Up to 15 police riot vans have since arrived at the scene. By 6pm, protesters had managed to push back the line of officers three times, passers-by said.
A helicopter circled overhead as people at the scene reported the street being “covered in glass”.
One passer-by told the Standard: “It’s really kicking off.
“There’s lots of police here, about 10 to 15 riot vans. Maybe 50 or 60 bottles or other missiles have been thrown.
“The police line is being slowly pushed back by the protesters. There’s lots of very angry people.”
Another witness said they saw the group of people with their “faces covered” making a barrier across the road out of discarded bin bags full of rubbish, traffic cones and a wheelie bin.
“It looks like something serious could be happening,” one passer-by said. “A lot of kids moving towards the area where this barrier has been built.”

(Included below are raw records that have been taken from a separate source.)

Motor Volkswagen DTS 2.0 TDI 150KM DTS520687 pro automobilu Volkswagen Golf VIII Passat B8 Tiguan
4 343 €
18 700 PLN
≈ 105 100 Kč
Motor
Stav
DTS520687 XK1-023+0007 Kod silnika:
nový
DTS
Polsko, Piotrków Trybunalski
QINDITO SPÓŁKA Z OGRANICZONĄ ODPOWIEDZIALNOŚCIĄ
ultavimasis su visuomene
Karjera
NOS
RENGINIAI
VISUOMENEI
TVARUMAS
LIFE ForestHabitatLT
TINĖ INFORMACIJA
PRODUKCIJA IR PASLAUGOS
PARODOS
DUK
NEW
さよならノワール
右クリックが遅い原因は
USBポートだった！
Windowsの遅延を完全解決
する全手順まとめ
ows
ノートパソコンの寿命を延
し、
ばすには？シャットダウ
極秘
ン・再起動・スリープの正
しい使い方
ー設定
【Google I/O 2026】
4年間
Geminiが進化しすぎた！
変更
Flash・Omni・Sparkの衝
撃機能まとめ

Photos from the scene show a jam of cars and buses unable to get past the protesters, as police confront some of the people in the road.
One woman from east London told the Standard the young people were “intimidating drivers”.

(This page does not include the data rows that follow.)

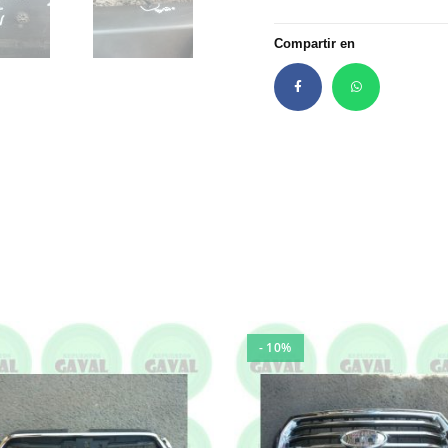
Compartir en
- 10%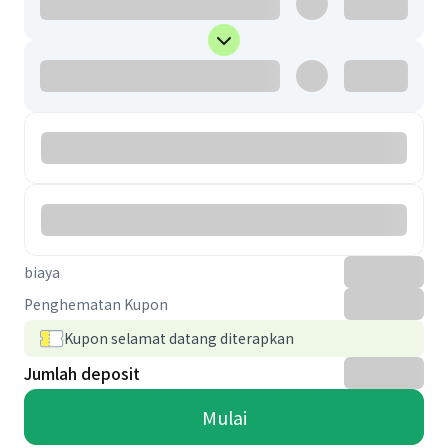
biaya
Penghematan Kupon
Kupon selamat datang diterapkan
Jumlah deposit
Mulai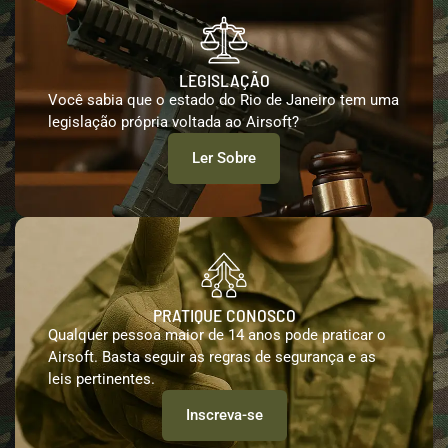
LEGISLAÇÃO
Você sabia que o estado do Rio de Janeiro tem uma
legislação própria voltada ao Airsoft?
Ler Sobre
PRATIQUE CONOSCO
Qualquer pessoa maior de 14 anos pode praticar o
Airsoft. Basta seguir as regras de segurança e as
leis pertinentes.
Inscreva-se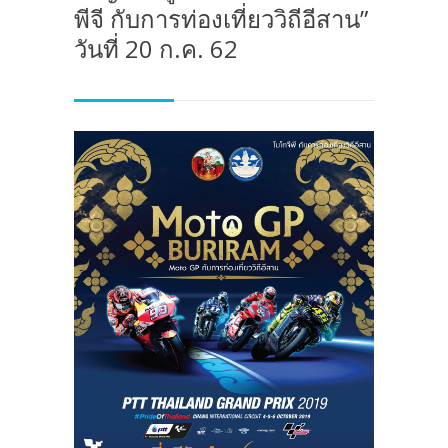
พีจี กับการท่องเที่ยววิถีอีสาน”
วันที่ 20 ก.ค. 62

The Dalston resident, who wished not to be named, said: “A huge group of youths are blocking the road off with cones.
“They are telling drivers they are not allowed through the blockade.
“I ended up driving right through it as I was cornered in the car and didn’t want to u-turn as two groups of gang members appeared on either side of my car which frightened me.

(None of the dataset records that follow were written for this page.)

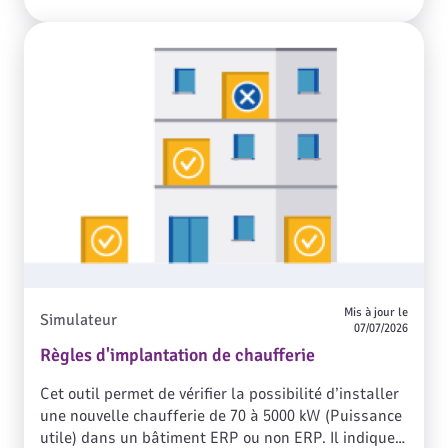
vos clients dans leur choix de modernisation de leur
chaufferie.
Mis à jour le
Simulateur
07/07/2026
Règles d'implantation de chaufferie
Cet outil permet de vérifier la possibilité d’installer
une nouvelle chaufferie de 70 à 5000 kW (Puissance
utile) dans un bâtiment ERP ou non ERP. Il indique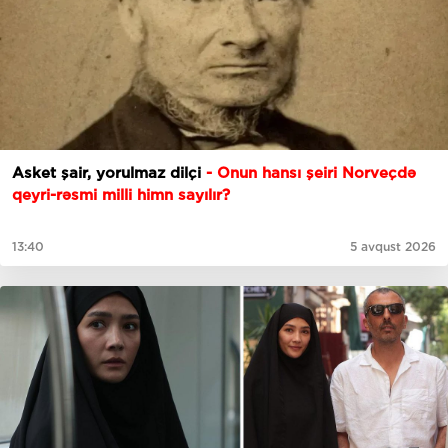
Asket şair, yorulmaz dilçi
- Onun hansı şeiri Norveçdə
qeyri-rəsmi milli himn sayılır?
13:40
5 avqust 2026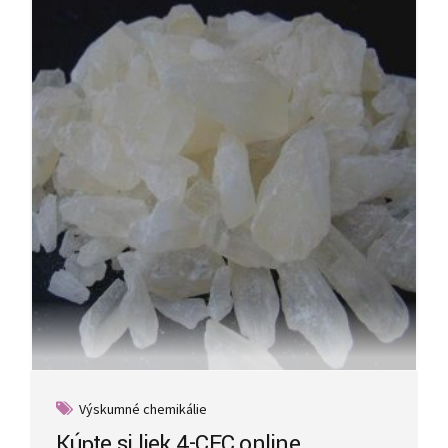
Výskumné chemikálie
Kúpte si liek 4-CEC online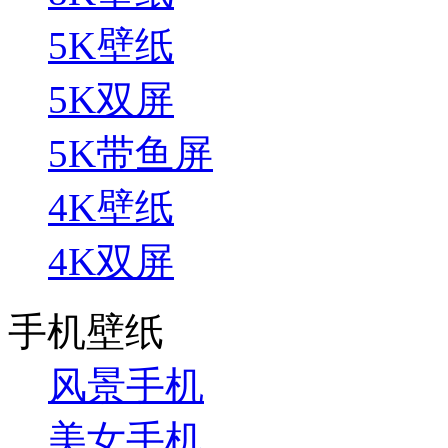
5K壁纸
5K双屏
5K带鱼屏
4K壁纸
4K双屏
手机壁纸
风景手机
美女手机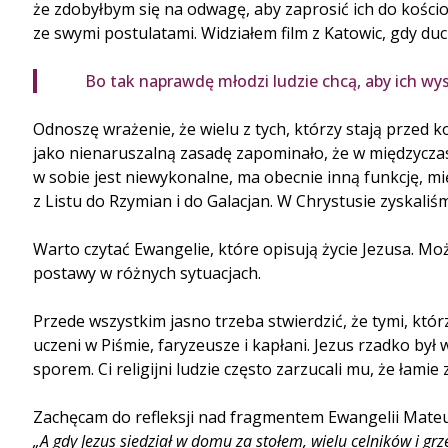
że zdobyłbym się na odwagę, aby zaprosić ich do kościo
ze swymi postulatami. Widziałem film z Katowic, gdy du
Bo tak naprawdę młodzi ludzie chcą, aby ich wys
Odnoszę wrażenie, że wielu z tych, którzy stają przed k
jako nienaruszalną zasadę zapominało, że w międzyczasi
w sobie jest niewykonalne, ma obecnie inną funkcję, mi
z Listu do Rzymian i do Galacjan. W Chrystusie zyskaliśm
Warto czytać Ewangelie, które opisują życie Jezusa. Moż
postawy w różnych sytuacjach.
Przede wszystkim jasno trzeba stwierdzić, że tymi, kt
uczeni w Piśmie, faryzeusze i kapłani. Jezus rzadko był
sporem. Ci religijni ludzie często zarzucali mu, że łamie 
Zachęcam do refleksji nad fragmentem Ewangelii Mateus
„A gdy Jezus siedział w domu za stołem, wielu celników i grz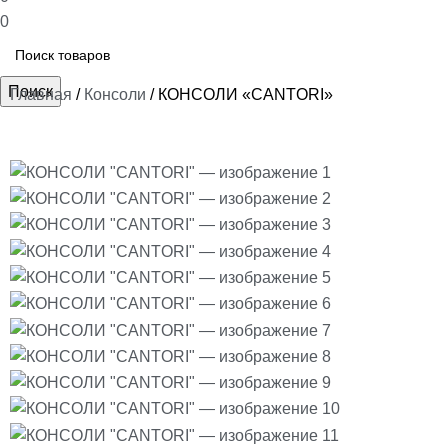
0
Поиск
Главная
Консоли
КОНСОЛИ «CANTORI»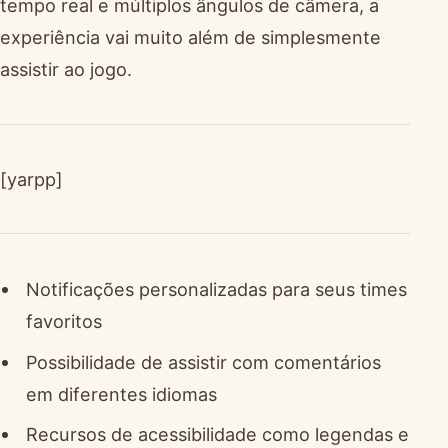
tempo real e múltiplos ângulos de câmera, a
experiência vai muito além de simplesmente
assistir ao jogo.
[yarpp]
Notificações personalizadas para seus times
favoritos
Possibilidade de assistir com comentários
em diferentes idiomas
Recursos de acessibilidade como legendas e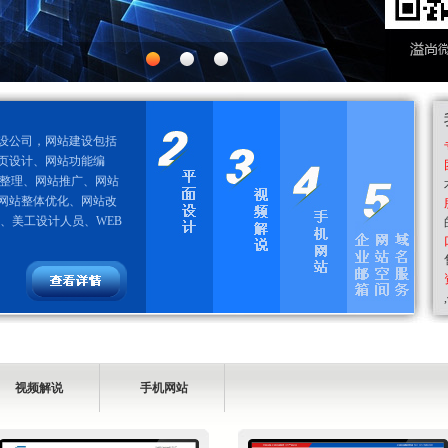
设公司，网站建设包括
页设计、网站功能编
容整理、网站推广、网站
网站整体优化、网站改
、美工设计人员、WEB
平面设计包含：平面广告设计、企业标志设计、
真人视频主持人的视频解说，运用
手机网站，又称微网站
上海溢尚
海报设计、产品包装设计、画册封面设计、菜谱菜单
术将真人主播拍摄成视频嵌入到企业网
号使用，也可以单独使用。
机网站制作、
视频解说
手机网站
计、名片设计、 企业VI设计、公司画册设计、折页设
人的面对面 的沟通方式给客户带来视听
台编辑管理，内容可以自由
箱，域名申请
卡片设计、地产设计。
让用户在进入网站的第一时间就被吸引
机网站模板选择、手机微信
箱按账户多少
搜索：上海平面设计、松江企业画册设计、宣传册设
化率。
定。
证， 超大附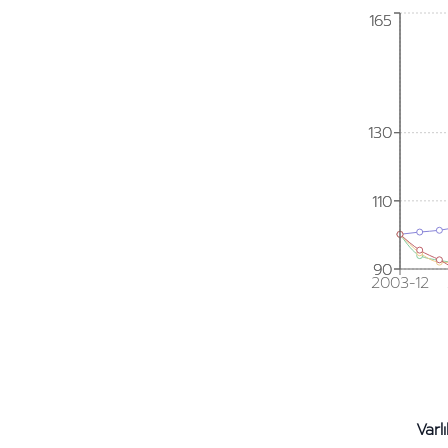
165
165
130
130
110
110
90
90
2003-12
Varl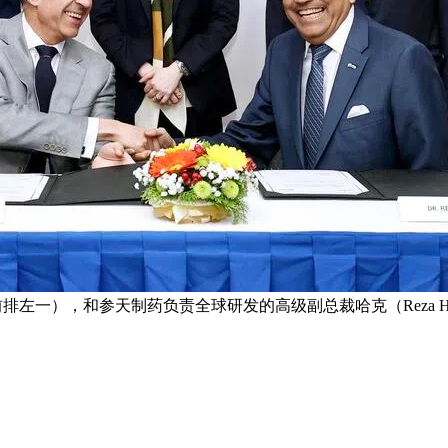
授（前排左一），和参天制药负责全球研发的高级副总裁哈克（Reza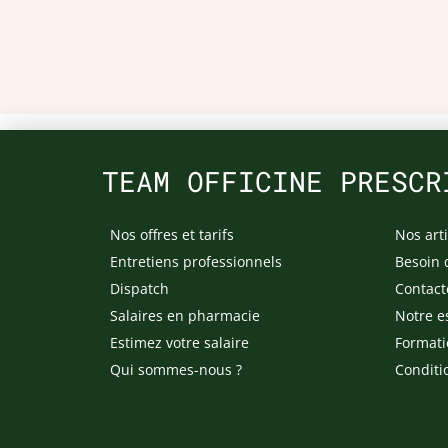
TEAM OFFICINE PRESCR
Nos offres et tarifs
Nos arti
Entretiens professionnels
Besoin 
Dispatch
Contact
Salaires en pharmacie
Notre e
Estimez votre salaire
Formati
Qui sommes-nous ?
Conditi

“Straight ahead was a better option. Helicopter is now overhead and traffic is at a standstill. Mopeds are in road and masks are on their faces.”
A spokesman for the Met Police told the Standard their officers were on the scene and are “continuing to monitor the situation”.
They said a number of items had been placed in the road.
The family of Rashan Charles tonight reiterated their plea for no violence.
In a statement which was recirculated today, the family said: “We appreciate all support, but any hostile actions or other events, at this stage, that may risk detracting from our current co-operative engagement with the IPCC and Met Police is unwelcome.”
It added: “We are speaking and meeting directly with the independent investigators, allowing reasonable time for meaningful progress”.
Earlier this week protesters brought traffic to a standstill at Stoke Newington police station at a #justiceforRash rally.
More than 150 people marched to the police station in fury after people said they had been left “concerned and angry” at the death of 20-year-old Mr Charles.
CCTV obtained by the Standard shows Mr Charles, known as Rash, putting his hand to his mouth as he runs into the shop, at around 1.45am.
The images then show him being grabbed by the officer who wrestles him to the floor, with the pair struggling for at least a minute.
Tributes were paid to “great father” Mr Charles, with friends leaving flowers and candles at the scene.
He was described as “a really good guy” who was “close to all his family and close to all his friends”.
Merdan Uckac, 18, whose family run the barbers next to the shop where Mr Charles was detained, said: “My friend did not deserve to die like this.
“He was a great father and is well-known in the area. He was always coming into the barbers and chatting to us. He wouldn’t have ever hurt anyone, so that’s why we are all so upset.”